What you should do
Reproduce, exactly, the lines of the material below from the line containing "[…] Find More" through the line containing "of age stays for free.", with both end lines included and nothing else.

Given entries
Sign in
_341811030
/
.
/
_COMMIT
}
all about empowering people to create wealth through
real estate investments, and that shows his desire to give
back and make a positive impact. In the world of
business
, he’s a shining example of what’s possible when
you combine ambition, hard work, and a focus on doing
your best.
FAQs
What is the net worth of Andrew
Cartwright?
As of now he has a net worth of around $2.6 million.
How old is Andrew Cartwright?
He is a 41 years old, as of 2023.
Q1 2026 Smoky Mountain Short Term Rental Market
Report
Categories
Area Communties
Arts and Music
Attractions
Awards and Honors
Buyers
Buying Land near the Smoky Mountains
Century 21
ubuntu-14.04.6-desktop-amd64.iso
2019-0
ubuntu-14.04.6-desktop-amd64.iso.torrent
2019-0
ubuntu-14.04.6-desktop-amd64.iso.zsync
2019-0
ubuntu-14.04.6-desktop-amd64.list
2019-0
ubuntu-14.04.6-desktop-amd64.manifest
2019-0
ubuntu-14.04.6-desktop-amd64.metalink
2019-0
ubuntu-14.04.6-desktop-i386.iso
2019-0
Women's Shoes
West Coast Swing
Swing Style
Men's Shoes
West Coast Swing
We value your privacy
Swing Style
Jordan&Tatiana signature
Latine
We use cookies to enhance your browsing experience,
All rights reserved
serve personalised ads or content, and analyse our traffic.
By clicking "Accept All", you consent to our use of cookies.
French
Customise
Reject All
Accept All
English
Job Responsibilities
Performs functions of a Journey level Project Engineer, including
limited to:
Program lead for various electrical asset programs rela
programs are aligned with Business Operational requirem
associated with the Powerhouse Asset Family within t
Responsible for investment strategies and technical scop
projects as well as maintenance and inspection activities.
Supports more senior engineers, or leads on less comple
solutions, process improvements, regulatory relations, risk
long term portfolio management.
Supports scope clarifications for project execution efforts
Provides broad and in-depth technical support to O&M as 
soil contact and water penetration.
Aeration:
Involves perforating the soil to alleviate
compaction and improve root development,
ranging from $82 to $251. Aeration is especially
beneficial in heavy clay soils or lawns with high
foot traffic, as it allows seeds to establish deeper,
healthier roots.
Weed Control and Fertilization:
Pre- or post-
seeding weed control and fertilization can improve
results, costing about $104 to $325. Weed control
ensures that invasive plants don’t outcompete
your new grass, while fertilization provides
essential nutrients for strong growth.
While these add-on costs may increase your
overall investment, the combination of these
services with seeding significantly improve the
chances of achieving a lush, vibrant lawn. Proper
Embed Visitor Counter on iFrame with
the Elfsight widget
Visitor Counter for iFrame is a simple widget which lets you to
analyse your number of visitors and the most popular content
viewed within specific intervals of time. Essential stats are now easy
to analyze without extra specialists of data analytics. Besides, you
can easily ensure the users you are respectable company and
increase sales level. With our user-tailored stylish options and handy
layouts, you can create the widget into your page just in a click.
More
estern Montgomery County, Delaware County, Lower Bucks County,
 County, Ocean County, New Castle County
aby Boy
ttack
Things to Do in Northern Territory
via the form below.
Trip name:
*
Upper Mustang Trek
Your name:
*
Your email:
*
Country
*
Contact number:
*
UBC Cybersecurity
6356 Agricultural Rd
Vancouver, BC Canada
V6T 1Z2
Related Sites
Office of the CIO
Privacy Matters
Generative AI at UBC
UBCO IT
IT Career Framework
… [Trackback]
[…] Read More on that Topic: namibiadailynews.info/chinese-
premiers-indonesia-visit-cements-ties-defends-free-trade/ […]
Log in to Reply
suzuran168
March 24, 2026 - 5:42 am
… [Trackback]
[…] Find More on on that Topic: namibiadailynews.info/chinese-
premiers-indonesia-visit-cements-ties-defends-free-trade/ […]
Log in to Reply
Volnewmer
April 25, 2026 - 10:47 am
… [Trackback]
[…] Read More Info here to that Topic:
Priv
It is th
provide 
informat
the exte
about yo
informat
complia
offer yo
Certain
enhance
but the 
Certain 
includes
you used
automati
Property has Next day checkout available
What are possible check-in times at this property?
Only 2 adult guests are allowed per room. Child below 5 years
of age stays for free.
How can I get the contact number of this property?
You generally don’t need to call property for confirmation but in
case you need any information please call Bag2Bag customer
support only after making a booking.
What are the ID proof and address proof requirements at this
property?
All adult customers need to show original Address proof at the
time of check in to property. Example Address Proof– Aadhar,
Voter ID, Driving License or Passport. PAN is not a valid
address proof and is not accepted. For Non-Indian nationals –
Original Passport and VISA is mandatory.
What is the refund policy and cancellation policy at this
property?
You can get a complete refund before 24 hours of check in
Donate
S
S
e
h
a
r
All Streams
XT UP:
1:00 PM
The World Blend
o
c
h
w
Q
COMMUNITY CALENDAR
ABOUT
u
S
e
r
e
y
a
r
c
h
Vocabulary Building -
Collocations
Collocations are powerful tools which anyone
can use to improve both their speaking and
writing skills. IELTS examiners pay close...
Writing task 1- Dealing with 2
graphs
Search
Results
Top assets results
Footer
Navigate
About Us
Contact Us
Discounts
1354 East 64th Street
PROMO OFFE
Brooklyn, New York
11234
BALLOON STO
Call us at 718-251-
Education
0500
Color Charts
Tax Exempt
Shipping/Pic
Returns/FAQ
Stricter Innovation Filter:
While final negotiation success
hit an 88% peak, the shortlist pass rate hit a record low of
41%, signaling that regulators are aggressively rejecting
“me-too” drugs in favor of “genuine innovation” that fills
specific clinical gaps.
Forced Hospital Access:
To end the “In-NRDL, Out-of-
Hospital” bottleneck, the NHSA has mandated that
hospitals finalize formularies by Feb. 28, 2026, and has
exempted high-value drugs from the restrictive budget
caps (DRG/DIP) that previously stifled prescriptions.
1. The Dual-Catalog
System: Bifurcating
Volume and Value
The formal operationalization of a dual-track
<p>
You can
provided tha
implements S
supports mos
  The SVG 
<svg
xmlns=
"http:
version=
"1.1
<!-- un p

Answer section
[…] Find More on on that Topic: namibiadailynews.info/chinese-
premiers-indonesia-visit-cements-ties-defends-free-trade/ […]
Log in to Reply
Volnewmer
April 25, 2026 - 10:47 am
… [Trackback]
[…] Read More Info here to that Topic:
Priv
It is th
provide 
informat
the exte
about yo
informat
complia
offer yo
Certain
enhance
but the 
Certain 
includes
you used
automati
Property has Next day checkout available
What are possible check-in times at this property?
Only 2 adult guests are allowed per room. Child below 5 years
of age stays for free.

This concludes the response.